+++ DATA PROVIDED +++
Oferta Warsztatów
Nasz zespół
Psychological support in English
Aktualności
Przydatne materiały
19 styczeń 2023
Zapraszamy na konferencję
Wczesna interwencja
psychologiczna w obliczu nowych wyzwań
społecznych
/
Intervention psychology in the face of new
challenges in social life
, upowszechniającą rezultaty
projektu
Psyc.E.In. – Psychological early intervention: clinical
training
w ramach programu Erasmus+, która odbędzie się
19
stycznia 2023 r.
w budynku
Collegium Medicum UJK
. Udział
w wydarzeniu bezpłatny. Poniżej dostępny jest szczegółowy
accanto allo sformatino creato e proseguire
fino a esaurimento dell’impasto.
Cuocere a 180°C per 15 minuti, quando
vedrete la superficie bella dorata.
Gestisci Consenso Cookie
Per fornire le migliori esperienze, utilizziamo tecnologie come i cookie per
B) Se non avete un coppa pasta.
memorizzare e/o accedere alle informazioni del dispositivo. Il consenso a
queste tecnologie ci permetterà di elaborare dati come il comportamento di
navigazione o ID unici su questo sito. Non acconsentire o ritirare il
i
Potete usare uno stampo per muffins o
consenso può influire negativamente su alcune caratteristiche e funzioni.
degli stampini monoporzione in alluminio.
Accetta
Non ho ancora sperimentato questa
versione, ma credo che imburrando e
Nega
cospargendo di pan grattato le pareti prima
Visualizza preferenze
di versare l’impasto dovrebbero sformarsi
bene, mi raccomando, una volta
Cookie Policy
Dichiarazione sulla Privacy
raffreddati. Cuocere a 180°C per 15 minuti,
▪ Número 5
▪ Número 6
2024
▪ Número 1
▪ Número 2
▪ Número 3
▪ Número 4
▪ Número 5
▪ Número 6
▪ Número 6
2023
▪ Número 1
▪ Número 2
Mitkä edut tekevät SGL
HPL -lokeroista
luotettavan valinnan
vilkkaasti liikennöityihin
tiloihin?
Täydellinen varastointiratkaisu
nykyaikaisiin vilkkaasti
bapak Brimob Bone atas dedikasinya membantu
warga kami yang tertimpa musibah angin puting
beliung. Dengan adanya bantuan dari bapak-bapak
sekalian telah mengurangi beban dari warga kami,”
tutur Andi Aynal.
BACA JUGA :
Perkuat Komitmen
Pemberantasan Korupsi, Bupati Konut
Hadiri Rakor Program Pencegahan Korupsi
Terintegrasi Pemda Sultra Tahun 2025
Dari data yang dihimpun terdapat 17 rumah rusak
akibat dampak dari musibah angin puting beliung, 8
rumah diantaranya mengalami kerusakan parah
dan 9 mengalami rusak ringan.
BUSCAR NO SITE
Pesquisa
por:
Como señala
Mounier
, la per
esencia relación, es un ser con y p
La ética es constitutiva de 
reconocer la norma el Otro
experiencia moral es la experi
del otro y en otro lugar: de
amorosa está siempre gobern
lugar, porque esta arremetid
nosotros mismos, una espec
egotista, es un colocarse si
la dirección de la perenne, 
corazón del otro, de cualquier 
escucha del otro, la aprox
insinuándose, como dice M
+++
+++ DATA PROVIDED +++
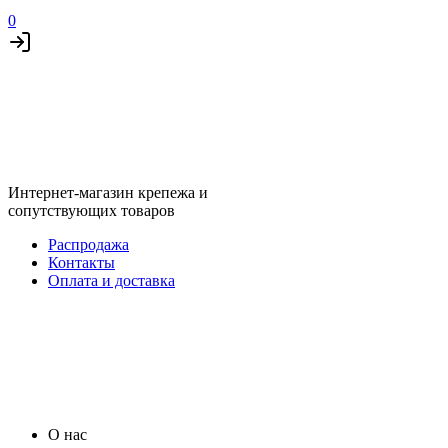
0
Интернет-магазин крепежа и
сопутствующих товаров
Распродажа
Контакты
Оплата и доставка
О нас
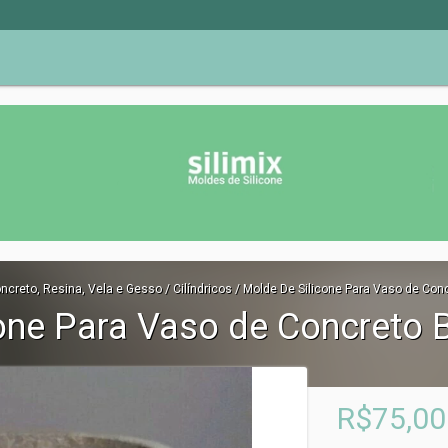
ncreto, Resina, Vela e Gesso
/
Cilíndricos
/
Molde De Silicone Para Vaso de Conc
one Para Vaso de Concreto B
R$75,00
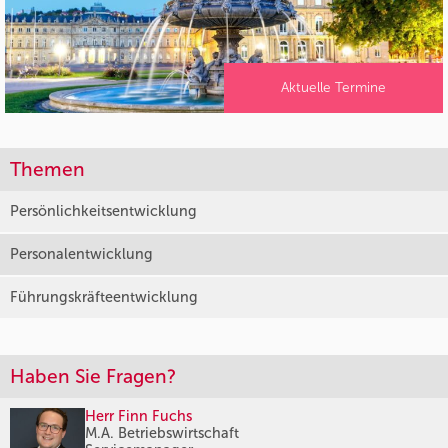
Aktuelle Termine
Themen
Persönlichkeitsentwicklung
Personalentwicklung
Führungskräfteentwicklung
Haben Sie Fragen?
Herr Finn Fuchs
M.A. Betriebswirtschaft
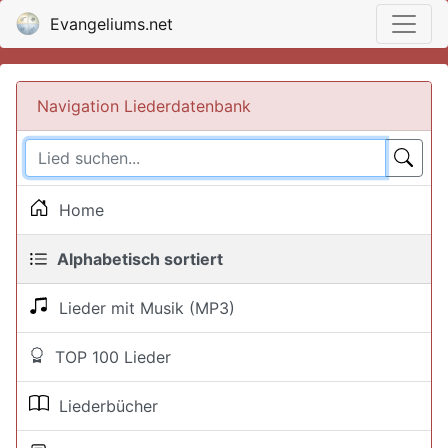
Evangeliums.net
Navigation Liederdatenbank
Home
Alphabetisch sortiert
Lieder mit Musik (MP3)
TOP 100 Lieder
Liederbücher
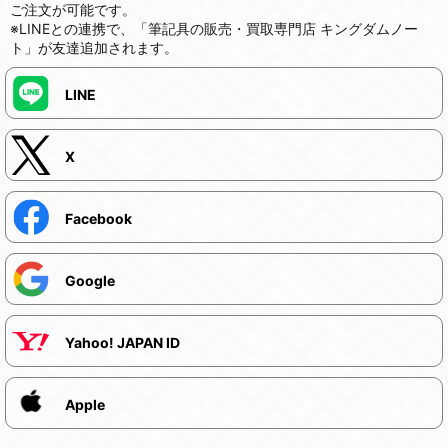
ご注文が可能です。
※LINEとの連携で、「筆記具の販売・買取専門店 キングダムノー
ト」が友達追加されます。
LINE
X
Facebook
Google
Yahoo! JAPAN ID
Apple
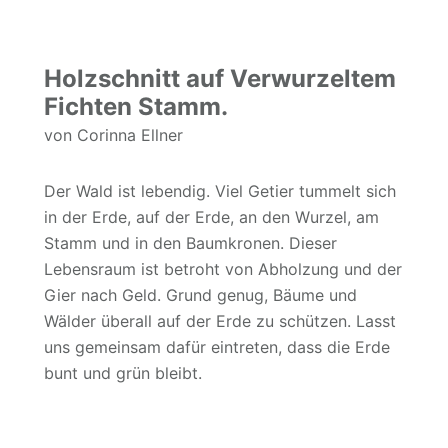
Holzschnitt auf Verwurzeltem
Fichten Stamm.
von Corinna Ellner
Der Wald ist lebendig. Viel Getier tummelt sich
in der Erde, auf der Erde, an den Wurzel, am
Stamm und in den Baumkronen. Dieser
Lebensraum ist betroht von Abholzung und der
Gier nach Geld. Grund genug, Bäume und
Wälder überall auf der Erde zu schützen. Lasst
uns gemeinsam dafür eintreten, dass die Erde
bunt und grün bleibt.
+++
### DIRECTIONS
Among the lines above, repeat exactly those from the line with "vedrete la superficie bella dorata." to the line with "amorosa está siempre gobern", counting both ends.

### SOLUTION FOR THIS EXERCISE
vedrete la superficie bella dorata.
Gestisci Consenso Cookie
Per fornire le migliori esperienze, utilizziamo tecnologie come i cookie per
B) Se non avete un coppa pasta.
memorizzare e/o accedere alle informazioni del dispositivo. Il consenso a
queste tecnologie ci permetterà di elaborare dati come il comportamento di
navigazione o ID unici su questo sito. Non acconsentire o ritirare il
i
Potete usare uno stampo per muffins o
consenso può influire negativamente su alcune caratteristiche e funzioni.
degli stampini monoporzione in alluminio.
Accetta
Non ho ancora sperimentato questa
versione, ma credo che imburrando e
Nega
cospargendo di pan grattato le pareti prima
Visualizza preferenze
di versare l’impasto dovrebbero sformarsi
bene, mi raccomando, una volta
Cookie Policy
Dichiarazione sulla Privacy
raffreddati. Cuocere a 180°C per 15 minuti,
▪ Número 5
▪ Número 6
2024
▪ Número 1
▪ Número 2
▪ Número 3
▪ Número 4
▪ Número 5
▪ Número 6
▪ Número 6
2023
▪ Número 1
▪ Número 2
Mitkä edut tekevät SGL
HPL -lokeroista
luotettavan valinnan
vilkkaasti liikennöityihin
tiloihin?
Täydellinen varastointiratkaisu
nykyaikaisiin vilkkaasti
bapak Brimob Bone atas dedikasinya membantu
warga kami yang tertimpa musibah angin puting
beliung. Dengan adanya bantuan dari bapak-bapak
sekalian telah mengurangi beban dari warga kami,”
tutur Andi Aynal.
BACA JUGA :
Perkuat Komitmen
Pemberantasan Korupsi, Bupati Konut
Hadiri Rakor Program Pencegahan Korupsi
Terintegrasi Pemda Sultra Tahun 2025
Dari data yang dihimpun terdapat 17 rumah rusak
akibat dampak dari musibah angin puting beliung, 8
rumah diantaranya mengalami kerusakan parah
dan 9 mengalami rusak ringan.
BUSCAR NO SITE
Pesquisa
por:
Como señala
Mounier
, la per
esencia relación, es un ser con y p
La ética es constitutiva de 
reconocer la norma el Otro
experiencia moral es la experi
del otro y en otro lugar: de
amorosa está siempre gobern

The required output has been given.